¿Qué habría pensado Charles de Gaulle, la reina Elizabeth II, Leonid Brézhnev o John F. Kennedy al escuchar el incontenible «cucurrucucú» que brotaba de la voz de Lola Beltrán? ¿Entendían que imitaba el lamento de una palomita blanca al amanecer, y que esta no era más que el alma agónica de un hombre que murió de amor? Es difícil creer que lo realizaran así o que les interesara saberlo siquiera. Pero seguras eran dos cosas: ese lamento venía de otro país y ese país cantaba como ningún otro las tristezas.
En los años treinta, cuando Lucila Beltrán Ruiz nació, la canción ranchera aún no existía como tal —apenas los mariachis tocaban sus sones en las rancherías de Jalisco—, y para cuando joven —ahora conocida como Lola Beltrán— buscó demostrar su talento vocal, pero el género y el ambiente artístico estaban claramente dominados por hombres. La excepción había sido Lucha Reyes, quien tristemente se quitó la vida en 1944, referente de la canción ranchera hasta el día de hoy e inspiración total para Lola. Años después, con el auge de la televisión y las películas del cine de oro mexicano, se generarían las condiciones y llegaría una generación notable de mujeres intérpretes a la canción ranchera: entre ellas la primera seria Lola Beltrán, y le seguirán Flor Silvestre, Lucha Villa y una joven Chavela Vargas.
A pesar de las dudas iniciales por parte de un joven Tomás Méndez para que Lola interpretara sus canciones, poco a poco se fue forjando una mancuerna fructífera entre ambos, en la que Lola sumaría un abanico de sentimientos a sus composiciones: fuerza interpretativa, voz incontenible, dulzura, lamento y melancolía. Así nace Voz e inspiración de Lola Beltrán (Interpretando Los Mayores Éxitos de Tomás Méndez S.).
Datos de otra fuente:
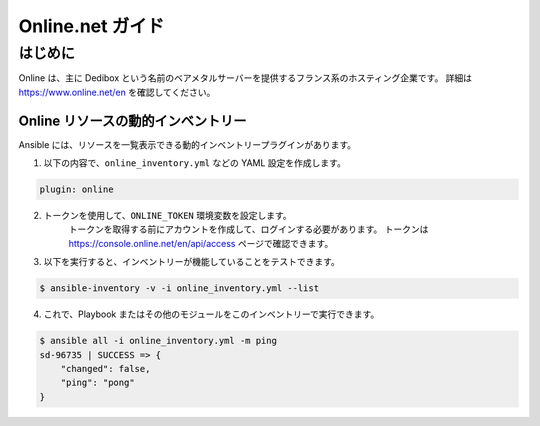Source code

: ****************
Online.net ガイド
****************

はじめに
============

Online は、主に Dedibox という名前のベアメタルサーバーを提供するフランス系のホスティング企業です。
詳細は `https://www.online.net/en <https://www.online.net/en>`_ を確認してください。

Online リソースの動的インベントリー
--------------------------------------

Ansible には、リソースを一覧表示できる動的インベントリープラグインがあります。

1. 以下の内容で、``online_inventory.yml`` などの YAML 設定を作成します。

.. code-block:: yaml

    plugin: online

2. トークンを使用して、``ONLINE_TOKEN`` 環境変数を設定します。
    トークンを取得する前にアカウントを作成して、ログインする必要があります。
    トークンは `https://console.online.net/en/api/access <https://console.online.net/en/api/access>`_ ページで確認できます。

3. 以下を実行すると、インベントリーが機能していることをテストできます。

.. code-block:: bash

    $ ansible-inventory -v -i online_inventory.yml --list


4. これで、Playbook またはその他のモジュールをこのインベントリーで実行できます。

.. code-block:: console

    $ ansible all -i online_inventory.yml -m ping
    sd-96735 | SUCCESS => {
        "changed": false,
        "ping": "pong"
    }
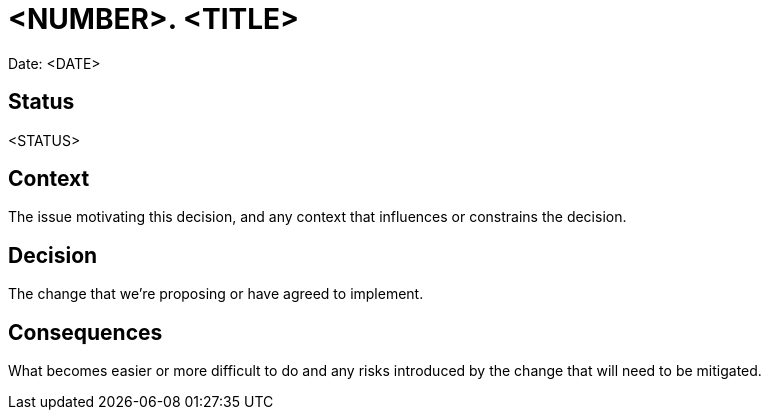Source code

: = <NUMBER>. <TITLE>

Date: <DATE>

== Status

<STATUS>

== Context

The issue motivating this decision, and any context that influences or constrains the decision.

== Decision

The change that we're proposing or have agreed to implement.

== Consequences

What becomes easier or more difficult to do and any risks introduced by the change that will need to be mitigated.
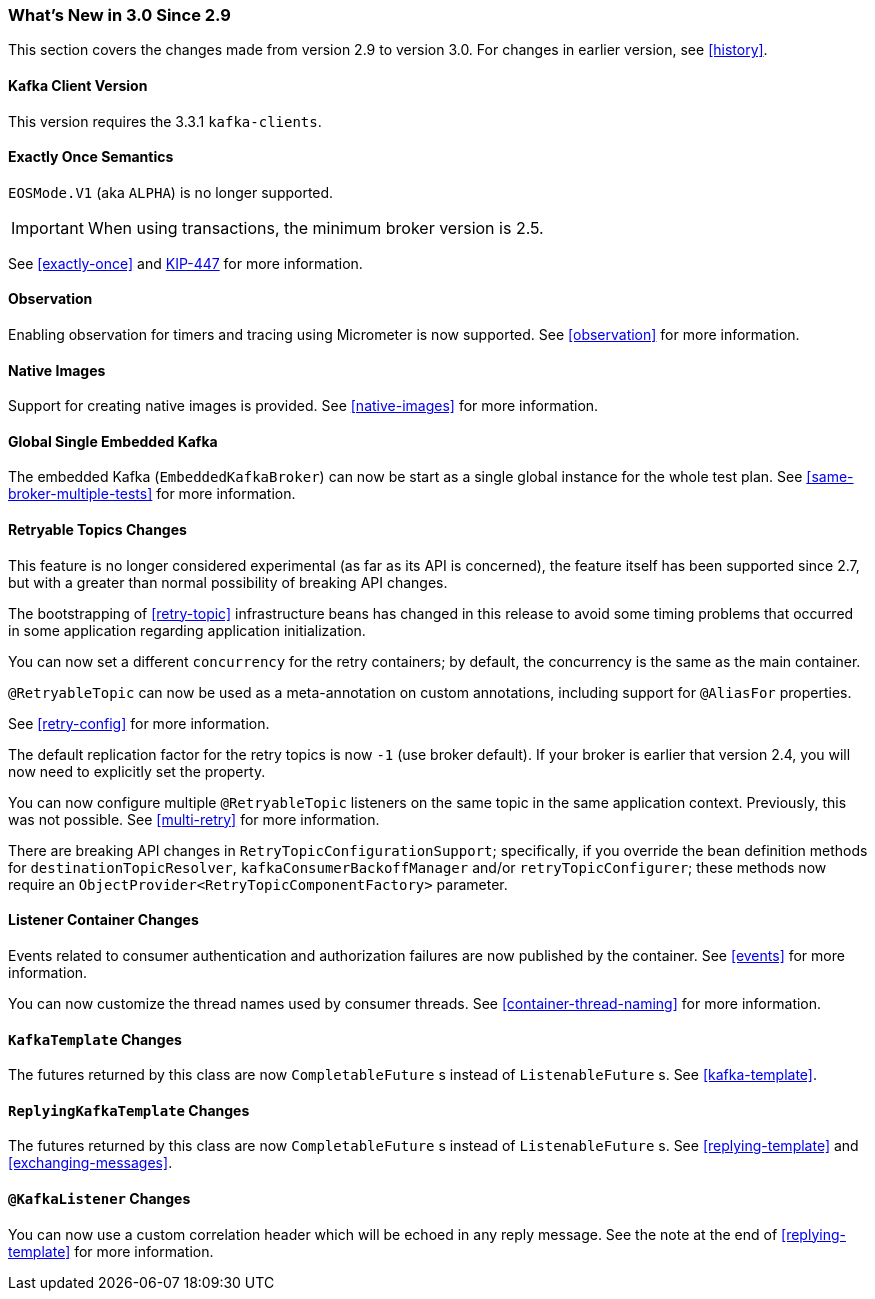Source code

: === What's New in 3.0 Since 2.9

This section covers the changes made from version 2.9 to version 3.0.
For changes in earlier version, see <<history>>.

[[x30-kafka-client]]
==== Kafka Client Version

This version requires the 3.3.1 `kafka-clients`.

[[x30-eos]]
==== Exactly Once Semantics

`EOSMode.V1` (aka `ALPHA`) is no longer supported.

IMPORTANT: When using transactions, the minimum broker version is 2.5.

See <<exactly-once>> and https://cwiki.apache.org/confluence/display/KAFKA/KIP-447%3A+Producer+scalability+for+exactly+once+semantics[KIP-447] for more information.

[[x30-obs]]
==== Observation

Enabling observation for timers and tracing using Micrometer is now supported.
See <<observation>> for more information.

[[x30-Native]]
==== Native Images

Support for creating native images is provided.
See <<native-images>> for more information.

[[x30-global-embedded-kafka]]
==== Global Single Embedded Kafka

The embedded Kafka (`EmbeddedKafkaBroker`) can now be start as a single global instance for the whole test plan.
See <<same-broker-multiple-tests>> for more information.

[[x30-retryable]]
==== Retryable Topics Changes

This feature is no longer considered experimental (as far as its API is concerned), the feature itself has been supported since 2.7, but with a greater than normal possibility of breaking API changes.

The bootstrapping of <<retry-topic>> infrastructure beans has changed in this release to avoid some timing problems that occurred in some application regarding application initialization.

You can now set a different `concurrency` for the retry containers; by default, the concurrency is the same as the main container.

`@RetryableTopic` can now be used as a meta-annotation on custom annotations, including support for `@AliasFor` properties.

See <<retry-config>> for more information.

The default replication factor for the retry topics is now `-1` (use broker default).
If your broker is earlier that version 2.4, you will now need to explicitly set the property.

You can now configure multiple `@RetryableTopic` listeners on the same topic in the same application context.
Previously, this was not possible.
See <<multi-retry>> for more information.

There are breaking API changes in `RetryTopicConfigurationSupport`; specifically, if you override the bean definition methods for `destinationTopicResolver`, `kafkaConsumerBackoffManager` and/or `retryTopicConfigurer`;
these methods now require an `ObjectProvider<RetryTopicComponentFactory>` parameter.

[[x30-lc-changes]]
==== Listener Container Changes

Events related to consumer authentication and authorization failures are now published by the container.
See <<events>> for more information.

You can now customize the thread names used by consumer threads.
See <<container-thread-naming>> for more information.

[[x30-template-changes]]
==== `KafkaTemplate` Changes

The futures returned by this class are now `CompletableFuture` s instead of `ListenableFuture` s.
See <<kafka-template>>.

[[x30-rkt-changes]]
==== `ReplyingKafkaTemplate` Changes

The futures returned by this class are now `CompletableFuture` s instead of `ListenableFuture` s.
See <<replying-template>> and <<exchanging-messages>>.

[[x30-listener]]
==== `@KafkaListener` Changes

You can now use a custom correlation header which will be echoed in any reply message.
See the note at the end of <<replying-template>> for more information.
«Huapango torero» reafirma lo que venimos proponiendo, Beltrán no es solo una vocalista formidable sino también una talentosa intérprete, hilando una escena de narrativa literaria preciosa y fulminante —de esas que las rancheras solo pueden— sobre la muerte “heroica” de un niño que anda en muletilla y trata de medirse con un toro a plena luz de la luna, sólo para perecer en el intento: “Toro, toro asesino / Ojalá y te lleve el diablo”. Como una cara inversa de la moneda de el «Cucurrucucú», «Paloma Negra» es una interpretación agónica de borrachera y desamor para los trasnochadores, uno de los temas más imprescindibles del cancionero de Tomás Méndez y, por lo tanto, del cancionero mexicano. Cabe la duda de cuál de las dos versiones de esta canción es más icónica, si la de Chavela Vargas o la de Lola; de valientes sería quien se animara a decirlo. “El aguacero” es un corrido que funciona como una oda al cielo nublado y a las primeras lluvias, donde volvemos a escuchar todo el potencial de la voz poderosa de Lola y de su personalidad en mayor plenitud, es el despliegue de voz de una mujer que se sabía destinada a trascender. También está “Bala perdida” y “Gorrioncito pecho amarillo”, que serían recordadas como otras de las pistas esenciales de la dupla Méndez/Beltrán.
Pocas son ahora las personas que recuerdan a Lola luciendo los más hermosos vestidos, los más bonitos peinados, cantando rancheras como nadie antes, mientras intentaba volar con las manos en el escenario. Pavel Granados, en su fervoroso texto llamado “A pesar de la enorme distancia: Lola Beltrán”, define la experiencia de sus interpretaciones como “el equivalente al ballet de Amalia Hernández o un mural de Diego Rivera” y complementa: “Fue Lola, la síntesis de lo que México buscó representar como su música durante varias décadas.”